WHAT TO PRODUCE:
Copy the data from its first line through the line containing "和 <xref:System.Windows.Controls.InkPresenter> 。</span><span", inclusive, swapping "DatePicker" for "TimePicker" each time it appears and leaving everything else untouched.

AVAILABLE DATA:
= = =

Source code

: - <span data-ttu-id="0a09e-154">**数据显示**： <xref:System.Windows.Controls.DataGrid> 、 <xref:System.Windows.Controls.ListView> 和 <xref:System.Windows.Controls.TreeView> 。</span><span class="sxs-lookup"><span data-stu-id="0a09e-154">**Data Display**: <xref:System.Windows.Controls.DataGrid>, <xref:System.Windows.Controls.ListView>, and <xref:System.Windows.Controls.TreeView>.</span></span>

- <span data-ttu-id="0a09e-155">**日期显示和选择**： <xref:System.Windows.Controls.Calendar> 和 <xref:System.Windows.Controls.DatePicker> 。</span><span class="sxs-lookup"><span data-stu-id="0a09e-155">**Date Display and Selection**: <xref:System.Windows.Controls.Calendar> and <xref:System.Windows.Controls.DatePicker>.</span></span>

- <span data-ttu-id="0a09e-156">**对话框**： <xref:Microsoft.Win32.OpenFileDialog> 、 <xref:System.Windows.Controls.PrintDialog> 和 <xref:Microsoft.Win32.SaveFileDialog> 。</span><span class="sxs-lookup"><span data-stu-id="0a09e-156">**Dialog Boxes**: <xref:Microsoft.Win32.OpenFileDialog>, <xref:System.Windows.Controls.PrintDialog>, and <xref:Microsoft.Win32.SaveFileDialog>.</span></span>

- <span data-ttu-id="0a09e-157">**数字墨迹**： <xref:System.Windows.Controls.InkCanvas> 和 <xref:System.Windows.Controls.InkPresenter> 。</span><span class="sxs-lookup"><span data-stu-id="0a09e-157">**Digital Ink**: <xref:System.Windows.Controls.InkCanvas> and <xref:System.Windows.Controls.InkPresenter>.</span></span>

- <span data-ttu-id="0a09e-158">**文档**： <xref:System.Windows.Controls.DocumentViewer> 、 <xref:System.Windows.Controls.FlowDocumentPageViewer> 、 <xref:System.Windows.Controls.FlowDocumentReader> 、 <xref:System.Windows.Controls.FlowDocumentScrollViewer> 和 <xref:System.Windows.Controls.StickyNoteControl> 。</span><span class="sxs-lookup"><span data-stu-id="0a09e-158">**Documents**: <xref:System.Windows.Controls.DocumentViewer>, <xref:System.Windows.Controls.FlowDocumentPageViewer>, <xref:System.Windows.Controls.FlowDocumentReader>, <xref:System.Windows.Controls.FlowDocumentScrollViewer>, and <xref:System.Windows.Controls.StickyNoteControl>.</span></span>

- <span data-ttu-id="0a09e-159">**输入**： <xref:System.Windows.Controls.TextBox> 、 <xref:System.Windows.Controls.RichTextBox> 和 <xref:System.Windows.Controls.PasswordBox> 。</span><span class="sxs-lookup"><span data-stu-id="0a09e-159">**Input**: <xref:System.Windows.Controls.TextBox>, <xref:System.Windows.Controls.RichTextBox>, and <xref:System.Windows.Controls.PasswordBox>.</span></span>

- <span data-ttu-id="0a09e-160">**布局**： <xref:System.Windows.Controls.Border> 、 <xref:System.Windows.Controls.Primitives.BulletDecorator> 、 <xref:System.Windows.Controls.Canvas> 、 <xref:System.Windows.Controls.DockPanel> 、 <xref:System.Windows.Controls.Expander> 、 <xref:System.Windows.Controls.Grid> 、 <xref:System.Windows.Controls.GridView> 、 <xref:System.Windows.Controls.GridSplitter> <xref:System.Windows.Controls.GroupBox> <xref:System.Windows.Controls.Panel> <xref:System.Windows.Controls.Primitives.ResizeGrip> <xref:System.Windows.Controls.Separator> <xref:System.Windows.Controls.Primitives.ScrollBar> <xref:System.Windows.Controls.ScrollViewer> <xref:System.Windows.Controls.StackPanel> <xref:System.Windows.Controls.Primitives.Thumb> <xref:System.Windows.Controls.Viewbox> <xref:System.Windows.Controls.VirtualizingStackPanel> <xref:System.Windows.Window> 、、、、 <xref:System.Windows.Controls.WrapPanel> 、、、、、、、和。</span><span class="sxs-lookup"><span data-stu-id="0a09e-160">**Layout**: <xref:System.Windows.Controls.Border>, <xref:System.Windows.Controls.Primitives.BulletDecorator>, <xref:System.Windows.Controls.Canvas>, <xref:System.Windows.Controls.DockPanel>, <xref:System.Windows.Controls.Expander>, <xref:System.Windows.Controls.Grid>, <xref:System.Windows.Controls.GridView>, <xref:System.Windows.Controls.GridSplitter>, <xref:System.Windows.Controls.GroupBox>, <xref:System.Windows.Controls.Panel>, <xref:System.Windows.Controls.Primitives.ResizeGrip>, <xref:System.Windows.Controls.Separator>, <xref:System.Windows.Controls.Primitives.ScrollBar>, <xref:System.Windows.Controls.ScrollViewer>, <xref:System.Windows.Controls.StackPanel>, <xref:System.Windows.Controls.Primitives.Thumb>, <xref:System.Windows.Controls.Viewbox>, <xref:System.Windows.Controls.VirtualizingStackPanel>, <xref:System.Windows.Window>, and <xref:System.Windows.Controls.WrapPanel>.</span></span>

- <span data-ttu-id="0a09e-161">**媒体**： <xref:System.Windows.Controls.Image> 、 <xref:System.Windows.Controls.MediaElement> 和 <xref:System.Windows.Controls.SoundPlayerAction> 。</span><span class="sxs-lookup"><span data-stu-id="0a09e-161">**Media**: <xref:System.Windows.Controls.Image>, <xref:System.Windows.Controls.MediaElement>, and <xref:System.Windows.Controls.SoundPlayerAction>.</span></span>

= = =

RESPONSE TO THE TASK:
Source code

: - <span data-ttu-id="0a09e-154">**数据显示**： <xref:System.Windows.Controls.DataGrid> 、 <xref:System.Windows.Controls.ListView> 和 <xref:System.Windows.Controls.TreeView> 。</span><span class="sxs-lookup"><span data-stu-id="0a09e-154">**Data Display**: <xref:System.Windows.Controls.DataGrid>, <xref:System.Windows.Controls.ListView>, and <xref:System.Windows.Controls.TreeView>.</span></span>

- <span data-ttu-id="0a09e-155">**日期显示和选择**： <xref:System.Windows.Controls.Calendar> 和 <xref:System.Windows.Controls.TimePicker> 。</span><span class="sxs-lookup"><span data-stu-id="0a09e-155">**Date Display and Selection**: <xref:System.Windows.Controls.Calendar> and <xref:System.Windows.Controls.TimePicker>.</span></span>

- <span data-ttu-id="0a09e-156">**对话框**： <xref:Microsoft.Win32.OpenFileDialog> 、 <xref:System.Windows.Controls.PrintDialog> 和 <xref:Microsoft.Win32.SaveFileDialog> 。</span><span class="sxs-lookup"><span data-stu-id="0a09e-156">**Dialog Boxes**: <xref:Microsoft.Win32.OpenFileDialog>, <xref:System.Windows.Controls.PrintDialog>, and <xref:Microsoft.Win32.SaveFileDialog>.</span></span>

- <span data-ttu-id="0a09e-157">**数字墨迹**： <xref:System.Windows.Controls.InkCanvas> 和 <xref:System.Windows.Controls.InkPresenter> 。</span><span class="sxs-lookup"><span data-stu-id="0a09e-157">**Digital Ink**: <xref:System.Windows.Controls.InkCanvas> and <xref:System.Windows.Controls.InkPresenter>.</span></span>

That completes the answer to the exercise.